In some strategy games, it harkens back to the feeling of being a master control room. I mention this remembering my experience playing Age of Empires growing up. Where my interactions with the game were akin to that of a king or general looking over their plans, laying out the new ones, and watching as their people executed those plans.

Non-Diegetic UI Examples

Non-diegetic UI is a very traditional and familiar approach. These are the UI that exist only for the player and are completely removed from the world of the game.

  • World of Wizards
  • Runescape (In-game overlay)
  • Overwatch (team matchups, battle information, player status)
  • Ori and the Blind Forrest (pause and start menu)
  • Human Fall Flat (pause and start menu)
  • Forza (driving overlay showing speed, traction, and race status)
  • Mass Effect 3 (weapon selections and character status)
Forza Motorsport & Splinter Cell Conviction

Spacial UI

Spacial UI are UI elements that are presented as part of the games 3D space but are not part of the game's world. Characters are entirely unaware of the existence of these elements and they exist only for the player's information. This UI form takes advantage of 3D environments and the dimensionality of them. In some cases, they may cast a shadow or light into the environment.

The Effect

Spacial UI usually fits more closely into the context and world of the game. Similar to diegetic and meta UI elements, they offer a boost in player immersion. They offer a way to guide the player or give information to the player in a way that makes sense in the game's narrative. I often play Forza and, when I first began, the guiding lines on the track were a massive help. The lines turn red on turns to let you know if you're approaching too fast and visually indicate the most efficient route.

Spatial UI Examples

  • Runescape (players names and speech)
  • World of Warcraft (player names)
  • Forza (car stats when examined and when customizing a car)
  • Splinter Cell Conviction (mission assignments)
  • Dragon Age: Inquisition (player locations in top-down mode)
  • Forza (the guiding line of the best path to drive)
Watch Dogs & COD

Meta UI

Meta UI is similar to diegetic UI. Both elements are justifiable as existing in the world of the game, but Meta UI exists on a 2D plane for the player, usually on their HUD. Similar to spacial and non-diegetic UI, the character is unaware of this UI element existing. In Call of Duty, the soldier makes to attempt to wipe the vision-obscuring blood from his eyes.

The Effect

Similarly to the diegetic UI, Meta UI helps create a stronger sense of immersion in the world and character. The UI brings the player more into the world of the game by giving them access to in-game elements. It's a good way to include UI elements without interrupting the world and narrative of the game. In Call of Duty, a health bar is replaced in part by the thickness of blood splashing on the HUD and obscuring your view. Meta UI takes a character experience and maps it to a UI element on screen for the player to more easily view and interact with it.

Meta Examples

  • Watch Dogs (phone view)
  • Call of Duty (Blook splash as a health bar)
  • Grand Theft Auto 4 (phone view)
  • Halo 4 (what gun you can pick up and kill spree info)

Non-game examples

  • Sherlock (clues having a line pointed to them from a description)
  • House of Cards (text messages being shown on screen)

How to Pick One

Some Suggestions

So, with all of these great sounding options with various strengths, how do you choose one? Well, there aren't many hard and fast rules on this. A lot of it is based on experience or touch-and-go experimentation. I have some suggestions, though.

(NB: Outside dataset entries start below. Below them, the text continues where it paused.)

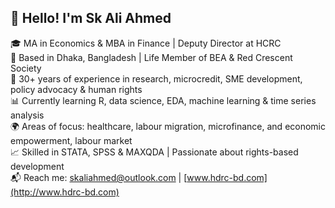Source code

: ## 👋 Hello! I'm Sk Ali Ahmed
🎓 MA in Economics & MBA in Finance | Deputy Director at HCRC  
📍 Based in Dhaka, Bangladesh | Life Member of BEA & Red Crescent Society  
🧠 30+ years of experience in research, microcredit, SME development, policy advocacy & human rights  
📊 Currently learning R, data science, EDA, machine learning & time series analysis  
🌍 Areas of focus: healthcare, labour migration, microfinance, and economic empowerment, labour market  
📈 Skilled in STATA, SPSS & MAXQDA | Passionate about rights-based development  
📬 Reach me: skaliahmed@outlook.com | [www.hdrc-bd.com](http://www.hdrc-bd.com)

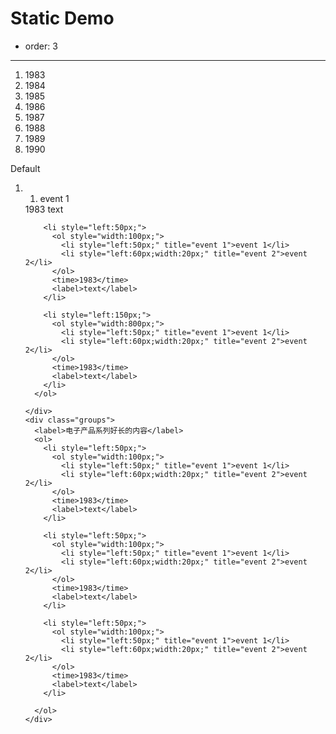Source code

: 
# Static Demo

- order: 3

----

<link rel="stylesheet" href="../timeline.css" type="text/css" media="screen" charset="utf-8">
<div id="demo" class="markline">
  <div class="dates">
    <ol>
      <li>1983</li>
      <li>1984</li>
      <li>1985</li>
      <li>1986</li>
      <li>1987</li>
      <li>1988</li>
      <li>1989</li>
      <li>1990</li>
    </ol>
  </div>
  <div class="events" id="events">
    <div class="groups">
      <label>Default</label>
      <ol>
        <li style="left:30px;">
          <ol style="width:50px;">
            <li style="left:20px;" title="event 1">event 1</li>
          </ol>
          <time>1983</time>
          <label>text</label>
        </li>

        <li style="left:50px;">
          <ol style="width:100px;">
            <li style="left:50px;" title="event 1">event 1</li>
            <li style="left:60px;width:20px;" title="event 2">event 2</li>
          </ol>
          <time>1983</time>
          <label>text</label>
        </li>

        <li style="left:150px;">
          <ol style="width:800px;">
            <li style="left:50px;" title="event 1">event 1</li>
            <li style="left:60px;width:20px;" title="event 2">event 2</li>
          </ol>
          <time>1983</time>
          <label>text</label>
        </li>
      </ol>

    </div>
    <div class="groups">
      <label>电子产品系列好长的内容</label>
      <ol>
        <li style="left:50px;">
          <ol style="width:100px;">
            <li style="left:50px;" title="event 1">event 1</li>
            <li style="left:60px;width:20px;" title="event 2">event 2</li>
          </ol>
          <time>1983</time>
          <label>text</label>
        </li>

        <li style="left:50px;">
          <ol style="width:100px;">
            <li style="left:50px;" title="event 1">event 1</li>
            <li style="left:60px;width:20px;" title="event 2">event 2</li>
          </ol>
          <time>1983</time>
          <label>text</label>
        </li>

        <li style="left:50px;">
          <ol style="width:100px;">
            <li style="left:50px;" title="event 1">event 1</li>
            <li style="left:60px;width:20px;" title="event 2">event 2</li>
          </ol>
          <time>1983</time>
          <label>text</label>
        </li>

      </ol>
    </div>
  </div>
</div>

<script>
var markline = document.querySelector(".markline");
var dates = document.querySelector(".dates");
document.getElementById("events").onscroll = function(evt){
  dates.style.top = document.body.scrollTop + "px";
}
</script>
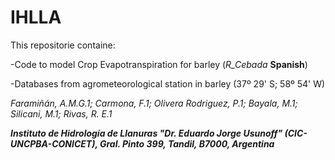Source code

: # IHLLA
This repositorie containe:

-Code to model Crop Evapotranspiration for barley (*R_Cebada* **Spanish**)

-Databases from agrometeorological station in barley (37º 29' S; 58º 54' W)


*Faramiñán, A.M.G.1; Carmona, F.1; Olivera Rodriguez, P.1; Bayala, M.1; Silicani, M.1; Rivas, R. E.1*

***Instituto de Hidrología de Llanuras "Dr. Eduardo Jorge Usunoff" (CIC-UNCPBA-CONICET), Gral. Pinto 399, Tandil, B7000, Argentina***

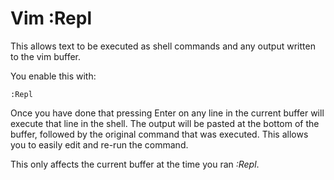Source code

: # Vim :Repl

This allows text to be executed as shell commands and any output written to the
vim buffer.

You enable this with:

    :Repl

Once you have done that pressing Enter on any line in the current buffer will
execute that line in the shell. The output will be pasted at the bottom of the
buffer, followed by the original command that was executed. This allows you to
easily edit and re-run the command.

This only affects the current buffer at the time you ran _:Repl_.
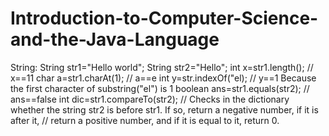 # Introduction-to-Computer-Science-and-the-Java-Language
String:
String str1="Hello world";
String str2="Hello";
int x=str1.length();     // x==11
char a=str1.charAt(1);   // a==e
int y=str.indexOf("el);  // y==1  Because the first character of substring("el") is 1
boolean ans=str1.equals(str2);   // ans==false
int dic=str1.compareTo(str2);    // Checks in the dictionary whether the string str2 is before str1. If so, return a negative number, if it is after it,                                    // return a positive number, and if it is equal to it, return 0.
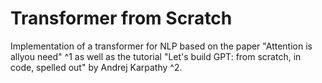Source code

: # Transformer from Scratch

Implementation of a transformer for NLP based on the paper "Attention is allyou need" ^1 as well as the tutorial "Let's build GPT: from scratch, in code, spelled out" by Andrej Karpathy ^2.

[^1]: https://arxiv.org/abs/1706.03762
[^2]: https://github.com/karpathy/ng-video-lecture
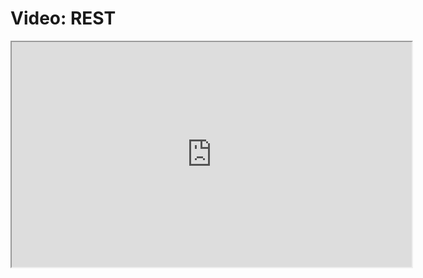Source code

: # Video: REST

<iframe src="https://player.vimeo.com/video/604353418/?title=0&byline=0&portrait=0" width="640" height="360" allowfullscreen="allowfullscreen" allow="autoplay; fullscreen; picture-in-picture"></iframe>
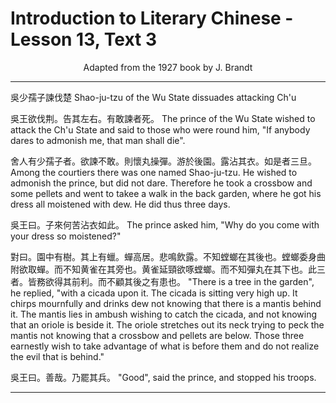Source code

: # Introduction to Literary Chinese - Lesson 13, Text 3

<center>Adapted from the 1927 book by J. Brandt</center>

---

吳少孺子諫伐楚
Shao-ju-tzu of the Wu State dissuades attacking Ch'u

吳王欲伐荆。告其左右。有敢諫者死。
The prince of the Wu State wished to attack the Ch'u State and said to those who were round him, "If anybody dares to admonish me, that man shall die".

舍人有少孺子者。欲諫不敢。則懷丸操彈。游於後園。露沾其衣。如是者三旦。
Among the courtiers there was one named Shao-ju-tzu. He wished to admonish the prince, but did not dare. Therefore he took a crossbow and some pellets and went to takee a walk in the back garden, where he got his dress all moistened with dew. He did thus three days.

吳王曰。子來何苦沾衣如此。
The prince asked him, "Why do you come with your dress so moistened?"

對曰。園中有樹。其上有蠟。蟬高居。悲鳴飲露。不知螳螂在其後也。螳螂委身曲附欲取蟬。而不知黄雀在其旁也。黄雀延頸欲啄螳螂。而不知彈丸在其下也。此三者。皆務欲得其前利。而不顧其後之有患也。
"There is a tree in the garden", he replied, "with a cicada upon it. The cicada is sitting very high up. It chirps mournfully and drinks dew not knowing that there is a mantis behind it. The mantis lies in ambush wishing to catch the cicada, and not knowing that an oriole is beside it. The oriole stretches out its neck trying to peck the mantis not knowing that a crossbow and pellets are below. Those three earnestly wish to take advantage of what is before them and do not realize the evil that is behind."

吳王曰。善哉。乃罷其兵。
"Good", said the prince, and stopped his troops.

---
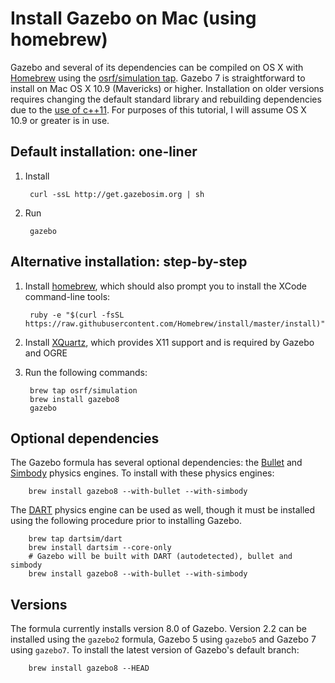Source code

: # Install Gazebo on Mac (using homebrew)

Gazebo and several of its dependencies can be compiled on OS X with
[Homebrew](http://brew.sh) using the
[osrf/simulation tap](https://github.com/osrf/homebrew-simulation).
Gazebo 7 is straightforward to install on Mac OS X 10.9 (Mavericks) or higher.
Installation on older versions requires changing the default standard library
and rebuilding dependencies due to the
[use of c++11](https://bitbucket.org/osrf/gazebo/pull-request/1340/c-11-support-take-2/diff).
For purposes of this tutorial, I will assume OS X 10.9 or greater is in use.

## Default installation: one-liner

1. Install

        curl -ssL http://get.gazebosim.org | sh

2. Run

        gazebo

## Alternative installation: step-by-step

1. Install [homebrew](http://brew.sh), which should also prompt you to install
the XCode command-line tools:

        ruby -e "$(curl -fsSL https://raw.githubusercontent.com/Homebrew/install/master/install)"

2. Install [XQuartz](http://xquartz.macosforge.org/landing/), which provides
X11 support and is required by Gazebo and OGRE

3. Run the following commands:

        brew tap osrf/simulation
        brew install gazebo8
        gazebo

## Optional dependencies
The Gazebo formula has several optional dependencies:
the [Bullet](https://code.google.com/p/bullet/)
and [Simbody](https://github.com/simbody/simbody) physics engines.
To install with these physics engines:

        brew install gazebo8 --with-bullet --with-simbody

The [DART](http://dartsim.github.io) physics engine can be used as well,
  though it must be installed using the following procedure
  prior to installing Gazebo.

        brew tap dartsim/dart
        brew install dartsim --core-only
        # Gazebo will be built with DART (autodetected), bullet and simbody
        brew install gazebo8 --with-bullet --with-simbody

## Versions
The formula currently installs version 8.0 of Gazebo. Version 2.2 can be
installed using the `gazebo2` formula, Gazebo 5 using `gazebo5` and Gazebo 7
using `gazebo7`. To install the latest version of Gazebo's default branch:

        brew install gazebo8 --HEAD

When working in VR or AR (augmented reality), diegetic UI elements make a lot of sense. You are being ported into a new world and expect to interact with it following similar rules to the world you came from. There is not much of a reason why you shouldn't be able to read the output from a machine instead of seeing a text bubble appear (unless you are going for a style in which text bubbles are part of the game).

Meta UI brings the world to the player in a clean and smooth way. It fits in smoothly in cases when your character might interact with something small or detailed that the player should have control over or have a clear view of. Meta UI might be too limited or complicated in some cases, though. In Forza I only need to see my speed, I don't need a zoomed in version of my fuel gauge or RPM (although RPM is shown in the diegetic dashboard view).

Non-diegetic interfaces work very well with much more complex games like Age of Empires and Civilization. Using non-diegetic UI elements does not make a game any less innovative, fun, or ‘cool’. As mentioned before, they allow for more information to be relayed to the player quickly and facilitate text-heavy UI.

Spacial UI allows for a visually interesting way to communicate information to the player that fits within the world presented to them. It works really well for guiding players to a goal or calling attention to something existing in the world. Spacial UI only works in due to its three-dimensionality, and so may not be a good choice for a 2D platformer or other 2D game.

Not Picking Just One

Sometimes you don’t have to pick! You may have noticed that Forza was listed in the example list of all of these UI options. The game incorporates all of them and included the added bonus of making most of them optional. If a player does not want the dashboard view, you can switch to a view from the hood of the car, in front of the car, or slightly behind the car. If a player doesn’t want the guiding lines, they can be turned off in the settings menu. The non-diegetic and Meta UI’s can be adjusted to the player's preferences to show the amount of information wanted.

What works best in a game depends on a lot of factors. In many cases, more one type of UI may be needed for different features in the game. Another game listed multiple times is Human Fall Flat. The game utilizes diegetic and non-diegetic UI. It primarily uses non-diegetic UI in the form of its various menu screens. However, loading screens are diegetic. Your character is literally falling between the two levels and the player maintains control of them the entire way. The credits are also diegetic. The character falls through the credits instead of the player simply watching them scroll by. The act of reading credits becomes fun as the player attempts to interact with them, dragging some letters down with them or trying to cleanly fall through the hole of an opportunistically placed ‘O’.

Whichever UI you implement, the choice is up to you.